Wednesday, March 21, 2012

A Man of Mexico, A Man of the United States: An Interview

Language Professor Jordi Villasante graciously agreed to answer some questions about his experiences as a Mexican American who holds dual citizenship.  

Jordi, thank you for agreeing to this brief interview.  As you know, I've been advocating for immigrants, particularly Hispanic immigrants, here in Northern Virginia where a contentious debate over immigration has yielded negative effects within our communities. I'm interested in hearing about your experiences as a Mexican American living in the northern part of the United States.  So let's get started.

Where were you born?
Mexico City / Mexico D.F.

You are a citizen of both the U.S. and Mexico.  How did that happen? 
Yes, I am a naturalized U.S. citizen and recently, proudly reclaimed my Mexican citizenship.

Do you think dual citizenship compromises your loyalty to the U.S.?  Why or why not?
No, it enhances my love and loyalty for both countries.

Has there ever been a time you felt discriminated against in the U.S. or Mexico for your ethnicity?
Yes, in both places. Because I don't look like a typical Mexican, it was only after some people found out I was Mexican that they discriminated. It was in school and nobody knew or thought I was Mexican at first, but then some kids from California moved to the area. Of course, there are plenty of Mexicans in California, and they heard my name and asked where I was from. One day, our class was cutting through another class and the lights were off because they were watching a movie and an ignorant American kid yelled, "Mexican!" as an insult. I was really angry, and the teacher in the classroom we were cutting through did nothing about it. However, I must say, that the grand majority of people I've dealt with, have not discriminated.

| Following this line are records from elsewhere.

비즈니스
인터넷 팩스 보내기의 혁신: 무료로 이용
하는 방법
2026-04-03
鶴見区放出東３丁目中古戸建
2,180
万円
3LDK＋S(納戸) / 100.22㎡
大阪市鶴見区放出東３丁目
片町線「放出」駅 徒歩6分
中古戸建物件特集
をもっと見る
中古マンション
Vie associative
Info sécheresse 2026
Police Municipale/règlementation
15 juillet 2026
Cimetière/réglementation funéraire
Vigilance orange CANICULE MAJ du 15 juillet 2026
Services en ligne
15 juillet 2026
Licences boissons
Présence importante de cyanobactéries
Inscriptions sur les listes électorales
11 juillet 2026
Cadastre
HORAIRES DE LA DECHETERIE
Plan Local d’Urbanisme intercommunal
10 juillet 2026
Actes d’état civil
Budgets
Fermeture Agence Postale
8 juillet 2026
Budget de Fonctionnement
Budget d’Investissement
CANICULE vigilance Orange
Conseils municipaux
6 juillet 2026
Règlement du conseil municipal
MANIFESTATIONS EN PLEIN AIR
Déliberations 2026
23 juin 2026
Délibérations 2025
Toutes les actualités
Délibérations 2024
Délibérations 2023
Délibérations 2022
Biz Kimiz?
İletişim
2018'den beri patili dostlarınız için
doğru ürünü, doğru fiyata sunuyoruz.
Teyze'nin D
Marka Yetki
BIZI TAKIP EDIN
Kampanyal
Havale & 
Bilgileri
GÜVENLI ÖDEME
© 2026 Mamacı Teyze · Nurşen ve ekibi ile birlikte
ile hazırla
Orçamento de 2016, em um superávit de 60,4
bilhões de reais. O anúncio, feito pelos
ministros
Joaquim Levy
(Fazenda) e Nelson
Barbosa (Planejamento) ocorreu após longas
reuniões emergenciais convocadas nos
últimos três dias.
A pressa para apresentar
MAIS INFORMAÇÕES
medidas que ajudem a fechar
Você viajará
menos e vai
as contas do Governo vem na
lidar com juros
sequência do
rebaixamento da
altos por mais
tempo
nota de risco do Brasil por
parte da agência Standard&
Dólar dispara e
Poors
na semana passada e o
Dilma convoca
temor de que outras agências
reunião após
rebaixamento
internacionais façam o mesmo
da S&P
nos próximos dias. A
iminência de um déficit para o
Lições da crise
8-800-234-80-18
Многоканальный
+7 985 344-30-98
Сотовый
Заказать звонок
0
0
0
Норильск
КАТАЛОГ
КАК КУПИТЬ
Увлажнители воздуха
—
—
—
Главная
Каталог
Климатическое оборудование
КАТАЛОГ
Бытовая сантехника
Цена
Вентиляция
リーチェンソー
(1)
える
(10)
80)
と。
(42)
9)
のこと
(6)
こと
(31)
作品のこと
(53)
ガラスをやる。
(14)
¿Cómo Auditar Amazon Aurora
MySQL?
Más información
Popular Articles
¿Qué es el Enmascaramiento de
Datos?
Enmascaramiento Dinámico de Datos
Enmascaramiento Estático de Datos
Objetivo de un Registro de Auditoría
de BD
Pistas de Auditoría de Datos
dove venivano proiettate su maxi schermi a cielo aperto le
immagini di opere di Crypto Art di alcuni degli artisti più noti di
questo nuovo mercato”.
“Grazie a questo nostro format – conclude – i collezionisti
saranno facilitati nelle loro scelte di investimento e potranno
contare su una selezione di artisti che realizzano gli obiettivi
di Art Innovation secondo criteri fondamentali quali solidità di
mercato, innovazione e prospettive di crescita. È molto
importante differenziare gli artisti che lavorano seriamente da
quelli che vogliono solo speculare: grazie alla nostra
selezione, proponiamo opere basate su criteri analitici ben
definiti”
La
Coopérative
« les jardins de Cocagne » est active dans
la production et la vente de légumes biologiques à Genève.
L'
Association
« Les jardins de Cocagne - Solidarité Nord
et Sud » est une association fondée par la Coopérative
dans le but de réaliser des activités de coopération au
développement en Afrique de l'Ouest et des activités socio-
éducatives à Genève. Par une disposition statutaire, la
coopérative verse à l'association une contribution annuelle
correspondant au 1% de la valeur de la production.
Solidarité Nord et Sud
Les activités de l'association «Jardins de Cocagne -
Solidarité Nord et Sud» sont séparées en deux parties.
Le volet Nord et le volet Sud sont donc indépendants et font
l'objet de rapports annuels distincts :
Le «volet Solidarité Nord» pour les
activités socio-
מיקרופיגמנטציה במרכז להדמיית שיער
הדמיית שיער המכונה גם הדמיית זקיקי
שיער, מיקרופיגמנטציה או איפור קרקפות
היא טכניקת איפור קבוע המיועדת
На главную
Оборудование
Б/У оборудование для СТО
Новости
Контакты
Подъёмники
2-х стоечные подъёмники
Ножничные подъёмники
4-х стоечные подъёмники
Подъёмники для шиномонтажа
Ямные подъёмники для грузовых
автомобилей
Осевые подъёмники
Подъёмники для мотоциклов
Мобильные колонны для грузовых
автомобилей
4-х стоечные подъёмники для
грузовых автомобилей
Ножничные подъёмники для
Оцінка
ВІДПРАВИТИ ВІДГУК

In Mexico, I have been called a "rich white boy" because some people who live outside Mexico City are jealous of defeƱos (people from Mexico D.F.).

Have you ever witnessed discrimination against Hispanics in the U.S. and Americans in  Mexico?  If so, what happened?
Yes, and to my face as well: not knowing that I am Mexican, some Americans belittle and discriminate against those "no-good Latinos," as they call us. In Mexico, there is more resentment toward the U.S. government and not so much toward American citizens.

Why do you think discrimination against Hispanic immigrants in the U.S. is so prevalent right now? 
People are afraid of the unknown. It's really ignorance and fear, as in most cases of discrimination.

How do you view the current crisis with immigration, and what are your suggestions for rectifying the situation?
The U.S. government knows about illegals and turns a blind eye due to cheap labor. If they regulated immigration and had more guest-worker programs, I think it would tremendously help the situation. Of course, to do this, the U.S. government would have to  respect certain rights for the workers and pay them a fair wage.

What is your educational and professional background?
I have a B.A. in Modern Languages and Political Science and an M.Ed.  I have studied in Mexico, the United States, Austria and Germany.

Thank you, Jordi. Your perspective is valuable, and perhaps we can dialog more about this in the future.